Older adults hospitalized with pneumonia show an increased risk of cardiovascular disease (CVD) according to a JAMA study.

Vincente Corrales-Medina, MD, M Sc, and colleagues at the University of Ottawa in Ottawa, Canada looked at the health histories of 5,888 patients enrolled in the Cardiovascular Health Study and 15,792 enrolled in the Atherosclerosis Risk in Communities study. Patients in the first groups were 65 or older and those in the second group were 45 to 65.

Of 591 who were hospitalized with pneumonia in the first group, 206 had CVD events within the next decade.

In the second group, of 680 hospitalized with pneumonia, 112 had CVD events in that period.

The risk was highest in the first 30 days after pneumonia, then declined, but it never went away. Patients who had pneumonia were 1.5 times more likely to have a CVD event than those who did not.

“In our analyses, the magnitude of risk for CVD associated with pneumonia was similar or higher compared with the risk of CVD associated with traditional risk factors, such as smoking, diaetes, and hypertension, the authors wrote.

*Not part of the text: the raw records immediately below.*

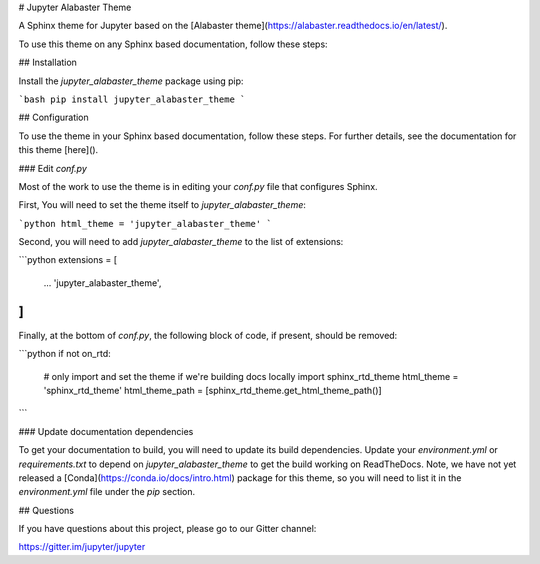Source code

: # Jupyter Alabaster Theme

A Sphinx theme for Jupyter based on the [Alabaster theme](https://alabaster.readthedocs.io/en/latest/).

To use this theme on any Sphinx based documentation, follow these steps:

## Installation

Install the `jupyter_alabaster_theme` package using pip:

```bash
pip install jupyter_alabaster_theme
```

## Configuration

To use the theme in your Sphinx based documentation, follow these steps. For further
details, see the documentation for this theme [here]().

### Edit `conf.py`

Most of the work to use the theme is in editing your `conf.py` file that configures
Sphinx.

First, You will need to set the theme itself to `jupyter_alabaster_theme`:

```python
html_theme = 'jupyter_alabaster_theme'
```

Second, you will need to add `jupyter_alabaster_theme` to the list of extensions:

```python
extensions = [
    ...
    'jupyter_alabaster_theme',
]
```

Finally, at the bottom of `conf.py`, the following block of code, if present, should be removed:

```python
if not on_rtd:
    # only import and set the theme if we're building docs locally
    import sphinx_rtd_theme
    html_theme = 'sphinx_rtd_theme'
    html_theme_path = [sphinx_rtd_theme.get_html_theme_path()]
```

### Update documentation dependencies

To get your documentation to build, you will need to update its build dependencies. Update your `environment.yml` or `requirements.txt` to depend on  `jupyter_alabaster_theme` to get the build working on ReadTheDocs. Note, we have not yet released a [Conda](https://conda.io/docs/intro.html) package for this theme, so you will need to list it in the `environment.yml` file under the `pip` section.

## Questions

If you have questions about this project, please go to our Gitter channel:

https://gitter.im/jupyter/jupyter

The risk persisted even after the team adjusted for demographics, the burden of cardiovascular risk factors, how frail patients were, and regardless of how severe the pneumonia had been. The same risk appeared in younger adults.

There are many possible reasons for the increased odds of CVD after pneumonia, they wrote. Infections could “induce pro-inflammatory changes in the cellular composition of the atherosclerotic lesions and make them more vulnerable to cause coronary and cerebrovascular events,” and half of the patients showed high circulating inflammatory markers.

Higher interleukin-6 levels seen post pneumonia are also associated with increased CVD deaths, they wrote.

Or it’s possible that pneumonia leads to “a persistent procoagulant state” or that patients suffered organ dysfunction during the acute phase of the respiratory illness. One of the limitations of the study was that it did not include patients who had pneumonia but did not get hospital care.